### WHAT TO WORK ON
Transcribe the full listing without changing a word, and omit its pictures.
:::::
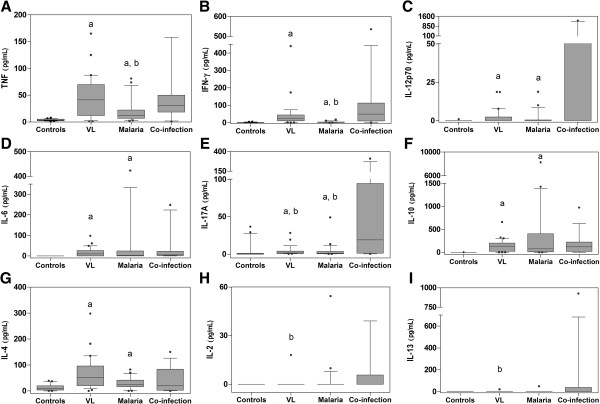
(A-I) Cytokines from healthy individuals (Controls) and patients with VL and/or malaria. Cytokine levels in each group (see Additional file 1 for detailed data) are shown as median and interquartile range (box), with 10th and 90th percentiles (whiskers). Letters (a) and (b) above the box-plot indicate statistically significant differences (P <0.05) as compared with the healthy controls and the co-infected patients, respectively.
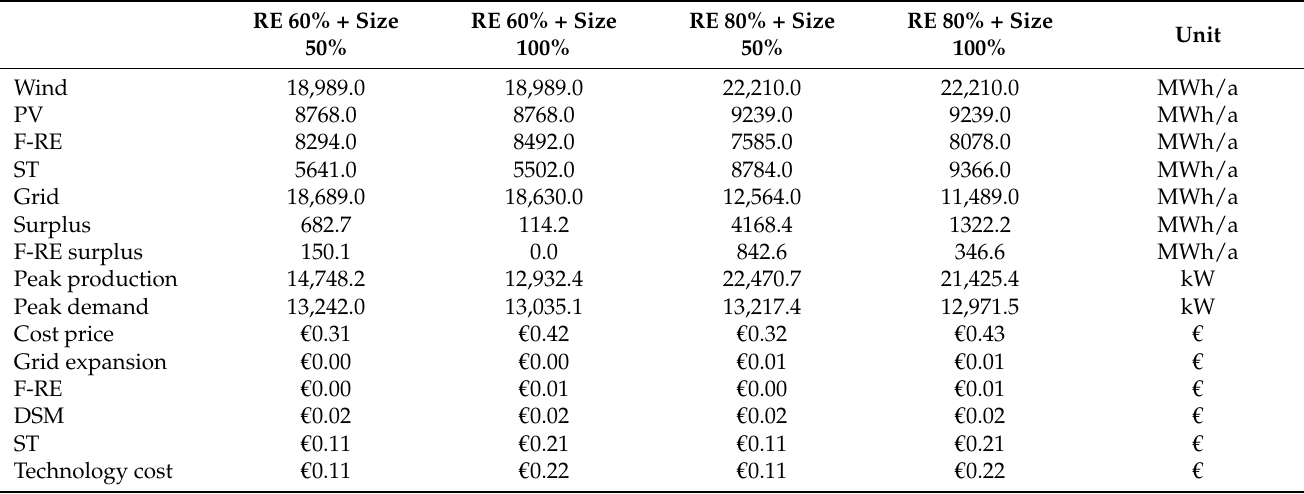
Table A22. Results from the lowered RE production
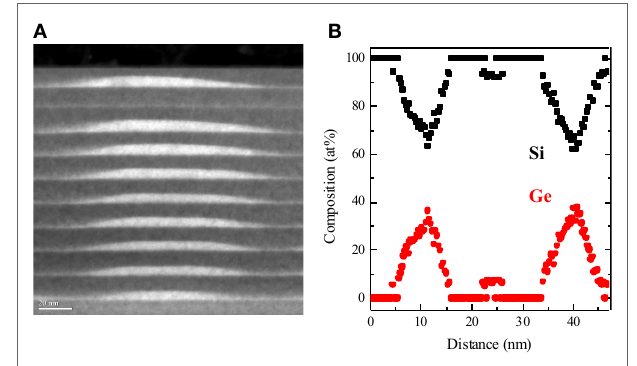
FiGURe 14 | (A) A cross-sectional transmission electron micrograph (TEM) image showing the Si/SiGe NL/CM nanostructure with the very thin SiGe NL fourth from the top (Si) layer, and (B) energy-dispersive X-ray (EDX) measured composition of the sample’s six topmost layers. The arrow shows the direction of the EDX scan. The scale bar in the TEM image is 20 nm in length (Mala et al., 2014).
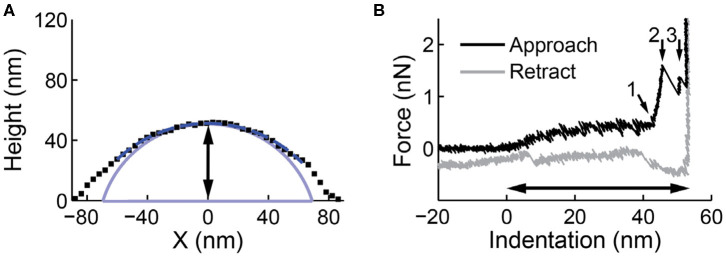
Line profile and nanoindentation on a liposome. (A) A line profile along the slow scanning axes through the maximum of the particle. A circular arc is fitted to the upper half of the line profile (dashed dark blue). The spherical cap shape after deconvolution is shown in light blue. The black arrow indicates the height derived from the image (51.9 nm). (B) A force indentation curve on the same particle. The contact point between the tip and the vesicle is set at 0 nm indentation. At around 45 nm, marked by small arrow 1, the two bilayers are pressed together. After two discontinuities (small arrow 2 and 3), the glass surface, which appears infinitely stiff, is reached. The black arrow indicates the height derived from the indentation curve (55.6 nm), which is a more accurate (and typically larger) estimate than the height estimation from the profile in (A).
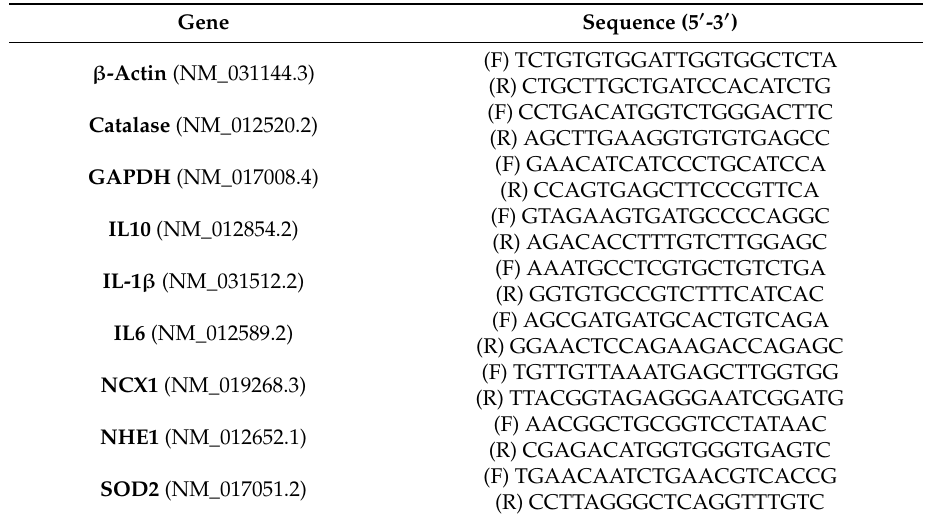
Table 2. Real-time PCR primers used in this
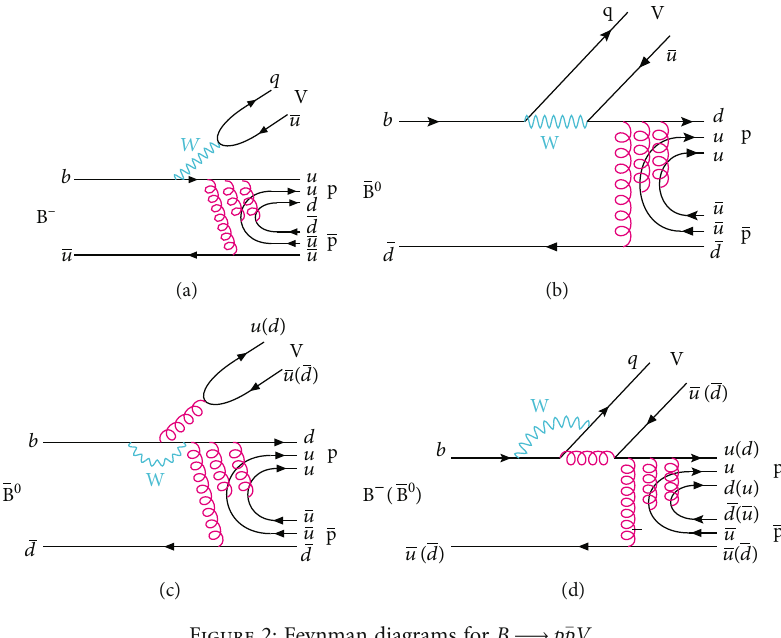
Figure 2: Feynman diagrams for B ⟶ p (cid:1) pV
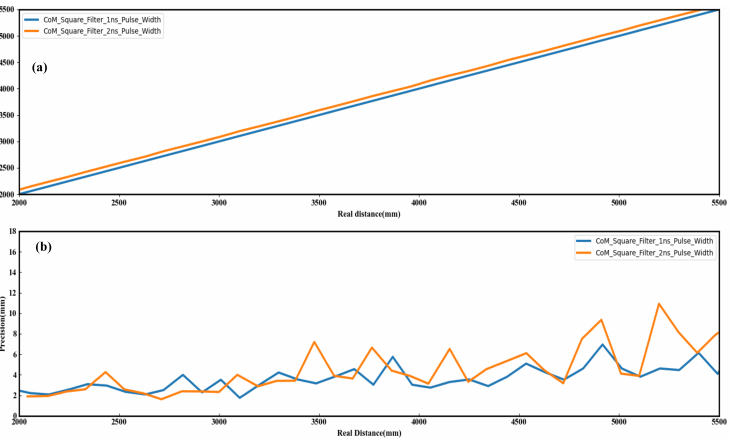
Figure 9. The results of 200 measurements with different laser pulse widths: ( a ) Mean distance. ( b ) Standard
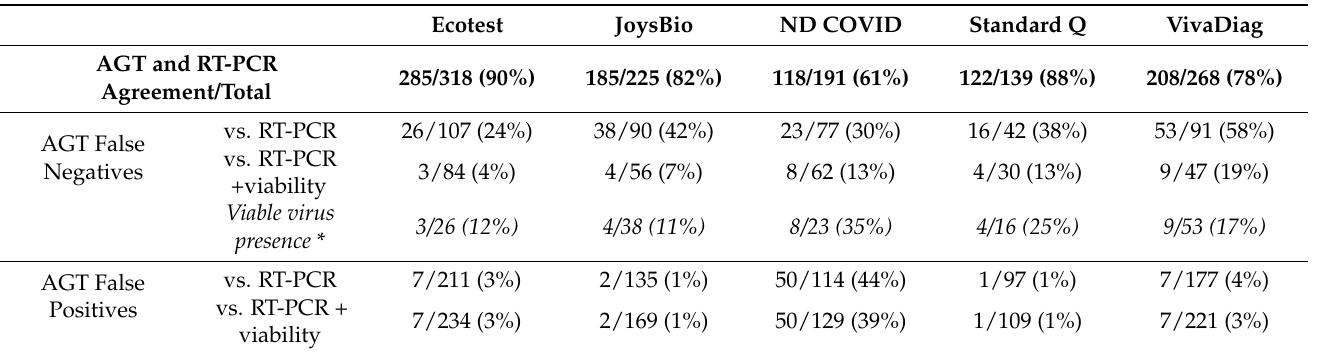
Table 2. Agreement between the antigen tests (AGT) and RT-PCR, false negative and false positive samples out of the total number of positive/negative samples according to the particular reference method (RT-PCR or RT-PCR + virus viability).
:::::
### ANSWER BELOW
(A-I) Cytokines from healthy individuals (Controls) and patients with VL and/or malaria. Cytokine levels in each group (see Additional file 1 for detailed data) are shown as median and interquartile range (box), with 10th and 90th percentiles (whiskers). Letters (a) and (b) above the box-plot indicate statistically significant differences (P <0.05) as compared with the healthy controls and the co-infected patients, respectively.
Table A22. Results from the lowered RE production
FiGURe 14 | (A) A cross-sectional transmission electron micrograph (TEM) image showing the Si/SiGe NL/CM nanostructure with the very thin SiGe NL fourth from the top (Si) layer, and (B) energy-dispersive X-ray (EDX) measured composition of the sample’s six topmost layers. The arrow shows the direction of the EDX scan. The scale bar in the TEM image is 20 nm in length (Mala et al., 2014).
Line profile and nanoindentation on a liposome. (A) A line profile along the slow scanning axes through the maximum of the particle. A circular arc is fitted to the upper half of the line profile (dashed dark blue). The spherical cap shape after deconvolution is shown in light blue. The black arrow indicates the height derived from the image (51.9 nm). (B) A force indentation curve on the same particle. The contact point between the tip and the vesicle is set at 0 nm indentation. At around 45 nm, marked by small arrow 1, the two bilayers are pressed together. After two discontinuities (small arrow 2 and 3), the glass surface, which appears infinitely stiff, is reached. The black arrow indicates the height derived from the indentation curve (55.6 nm), which is a more accurate (and typically larger) estimate than the height estimation from the profile in (A).
Table 2. Real-time PCR primers used in this
Figure 2: Feynman diagrams for B ⟶ p (cid:1) pV
Figure 9. The results of 200 measurements with different laser pulse widths: ( a ) Mean distance. ( b ) Standard
Table 2. Agreement between the antigen tests (AGT) and RT-PCR, false negative and false positive samples out of the total number of positive/negative samples according to the particular reference method (RT-PCR or RT-PCR + virus viability).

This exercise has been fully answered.